Gender: Number; Distance
Proximal: Distal
Very close: Close; Far; Very far; Pinpointing
Inanimate: Singular; ni; ini / noːɟe; ɖi; ha / hu / ho; huɟɟe
Animate: Singular; nic; inic; ɖic; huc / huɟ / huɟe; hoːɟe
Dual: niɲɟ; inkiɲɟ / noːkiɲɟ; ɖikiɲɟ; huɟkiɲɟ; hoːkiɲɟ
Plural: niku; inku / noːku; ɖiku; huɟku; hoːku

====Derivation====
In Korku, the infix -nV- is sometimes injected into verbs to derive nouns. This method is no longer productive as compared to the Kherwarian languages and other Munda lects.

kaɽub ('to cover') → kanuɽub ('lid, cover')

jukh(V)rij ('to sweep') → junuʔ ('broom')

== Lexicon ==

=== Numerals ===
The basic cardinal numbers from 1 to 10 (transcribed in IPA) are:

| 1 | miɲaʔ |
| 2 | bari |
| 3 | apʰai |
| 4 | apʰun |
| 5 | monoe |
| 6 | tuɾui |
| 7 | ei |
| 8 | ilaɾ |
| 9 | aɾei |
| 10 | gel |

Numbers after 11 are mainly of Indo-Aryan origin.

=== Kinship terms ===
As with many Austroasiatic languages, Korku has several words to refer to members of one's family, including the extended family and in-laws. There are often separate terms for people depending on their gender and seniority, for instance /bawan/ "wife's older brother" and /kosɾeʈ/ "elder brother's son". In the tables below, words that include the suffix -/ʈe/ refer to someone else's family member, so that /kon/ means "my son", whereas /konʈe/ is used when talking about someone else's son, for instance /ɖukriaʔ konʈe/ "the old woman's son".

Immediate family
| mother | anʈe / maːj |
| father | baːʈe / aba |
| daughter | konɟaj / konɟeʈe |
| son | kon / konʈe |
| younger sister | bokoɟe / bokoɟeʈe |
| older brother | ɖaj / ɖajʈe |
| younger brother | boko |

Korku has words to refer to pairs or groups of people in the family.

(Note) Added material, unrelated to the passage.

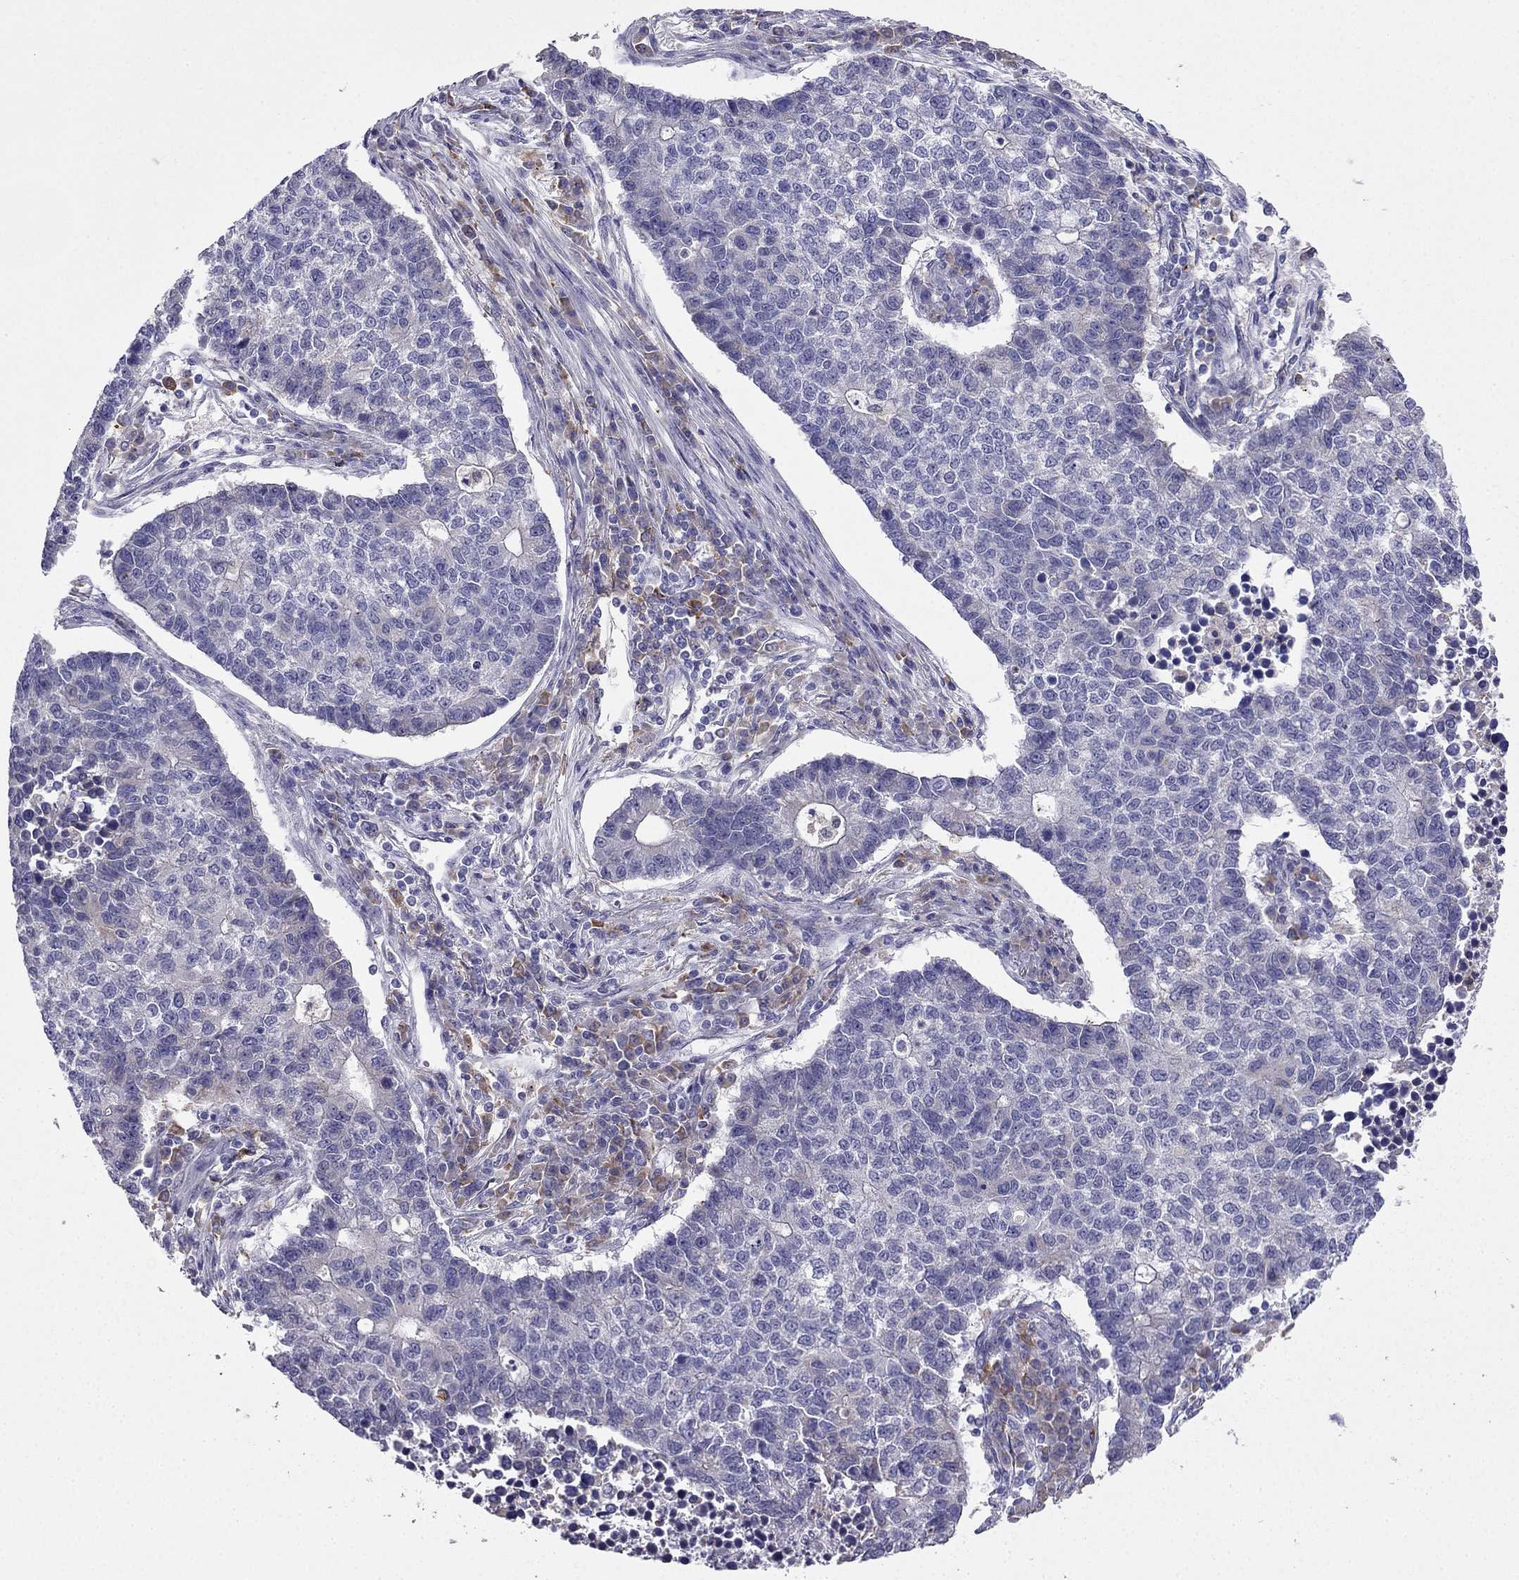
{"staining": {"intensity": "negative", "quantity": "none", "location": "none"}, "tissue": "lung cancer", "cell_type": "Tumor cells", "image_type": "cancer", "snomed": [{"axis": "morphology", "description": "Adenocarcinoma, NOS"}, {"axis": "topography", "description": "Lung"}], "caption": "DAB immunohistochemical staining of human adenocarcinoma (lung) displays no significant positivity in tumor cells.", "gene": "TSSK4", "patient": {"sex": "male", "age": 57}}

Pairs or groups of family members
| parents | anʈebaːʈe |
| children | baːlbacca |
| children and wife | konkuɟapaj |
| mother and son | ajomkokoɲa |
| father and son | baːkokoɲa |
| siblings | bombuku |

In-laws (Wife's side)
| wife | ɟapaj |
| wife's elder sister | ɟiɟikaɲkaɾ(ʈe) |
| wife's younger sister | bewanɟe(ʈe) |
| wife's sister's husband | saɽgi(ʈe) |
| wife's elder brother | baːw(ʈe) |
| wife's younger brother | bawan(ʈe) |

==Writing system==
The Korku language uses the Balbodh style of the Devanagari script, which is also used to write the Marathi language.